## [Data for this exercise]
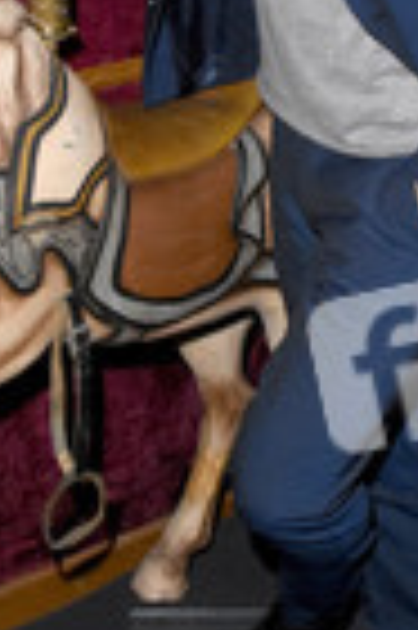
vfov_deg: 23.3
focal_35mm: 86
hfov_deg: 15.8
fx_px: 1501
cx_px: 130
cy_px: 122
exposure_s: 1/60
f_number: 6.3
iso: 5000
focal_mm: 20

## [What is being asked]
For every line above, produce an exact transcription that omits the images.

## [Task response]
vfov_deg: 23.3
focal_35mm: 86
hfov_deg: 15.8
fx_px: 1501
cx_px: 130
cy_px: 122
exposure_s: 1/60
f_number: 6.3
iso: 5000
focal_mm: 20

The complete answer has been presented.